Assigned task |
Once the pictures are removed, reproduce what is left of the data below exactly.
--- Source data ---
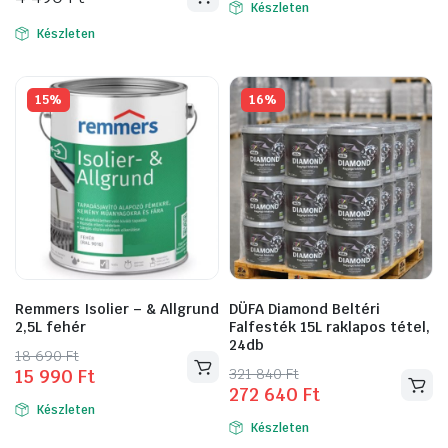
was:
is:
Készleten
22
20
Készleten
550 Ft.
350 Ft.
15%
16%
Remmers Isolier – & Allgrund
DÜFA Diamond Beltéri
2,5L fehér
Falfesték 15L raklapos tétel,
24db
Original
Current
18 690
Ft
Original
Current
321 840
Ft
15 990
Ft
price
price
272 640
Ft
price
price
was:
is:
Készleten
was:
is:
18
15
Készleten
321
272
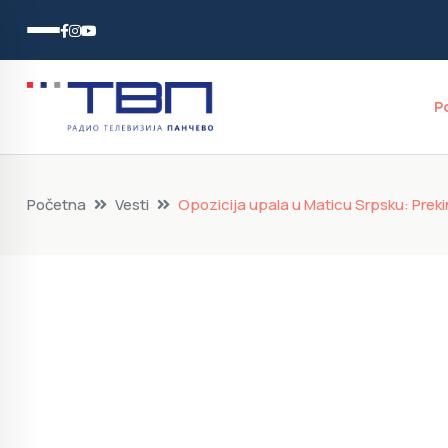
P
Početna
Vesti
Opozicija upala u Maticu Srpsku: Prek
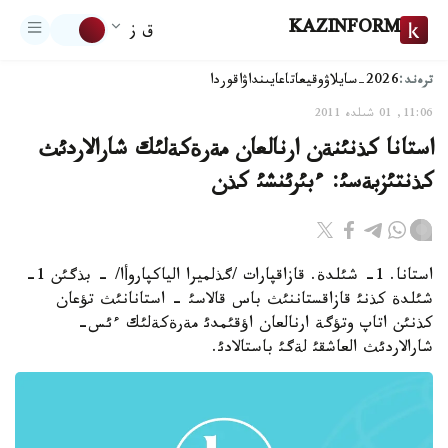
KAZINFORM
ق ز
ترەند:
2026-سايلاۋ
وقيعا
تاعايىنداۋ
اقوردا
11:06, 01 شىلدە 2011
استانا كذنئنةن ارنالعان مةرةكةلئك شارالاردئث
كذنتئزبةسئ: ءبئرئنشئ كذن
استانا. 1- شئلدة. قازاقپارات /گذلميرا الياكپاروأا/ - بذگئن 1-
شئلدة كذنئ قازاقستاننئث باس قالاسئ - استانانئث تؤعان
كذنئن اتاپ وتؤگة ارنالعان اؤقئمدئ مةرةكةلئك ءئس-
شارالاردئث العاشقئ لةگئ باستالادئ.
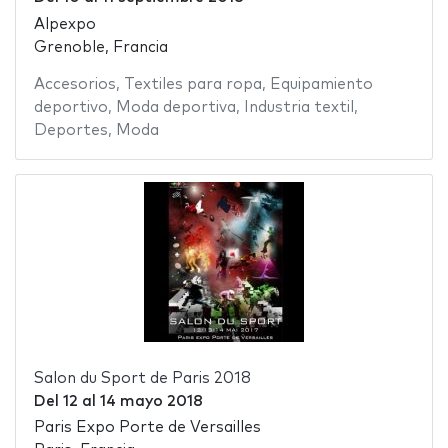
Alpexpo
Grenoble, Francia
Accesorios
,
Textiles para ropa
,
Equipamiento
deportivo
,
Moda deportiva
,
Industria textil
,
Deportes
,
Moda
Salon du Sport de Paris 2018
Del
12
al
14 mayo 2018
Paris Expo Porte de Versailles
---
Answer to this problem |
was:
is:
Készleten
22
20
Készleten
550 Ft.
350 Ft.
15%
16%
Remmers Isolier – & Allgrund
DÜFA Diamond Beltéri
2,5L fehér
Falfesték 15L raklapos tétel,
24db
Original
Current
18 690
Ft
Original
Current
321 840
Ft
15 990
Ft
price
price
272 640
Ft
price
price
was:
is:
Készleten
was:
is:
18
15
Készleten
321
272
P
Početna
Vesti
Opozicija upala u Maticu Srpsku: Prek
KAZINFORM
ق ز
ترەند:
2026-سايلاۋ
وقيعا
تاعايىنداۋ
اقوردا
11:06, 01 شىلدە 2011
استانا كذنئنةن ارنالعان مةرةكةلئك شارالاردئث
كذنتئزبةسئ: ءبئرئنشئ كذن
استانا. 1- شئلدة. قازاقپارات /گذلميرا الياكپاروأا/ - بذگئن 1-
شئلدة كذنئ قازاقستاننئث باس قالاسئ - استانانئث تؤعان
كذنئن اتاپ وتؤگة ارنالعان اؤقئمدئ مةرةكةلئك ءئس-
شارالاردئث العاشقئ لةگئ باستالادئ.
Alpexpo
Grenoble, Francia
Accesorios
,
Textiles para ropa
,
Equipamiento
deportivo
,
Moda deportiva
,
Industria textil
,
Deportes
,
Moda
Salon du Sport de Paris 2018
Del
12
al
14 mayo 2018
Paris Expo Porte de Versailles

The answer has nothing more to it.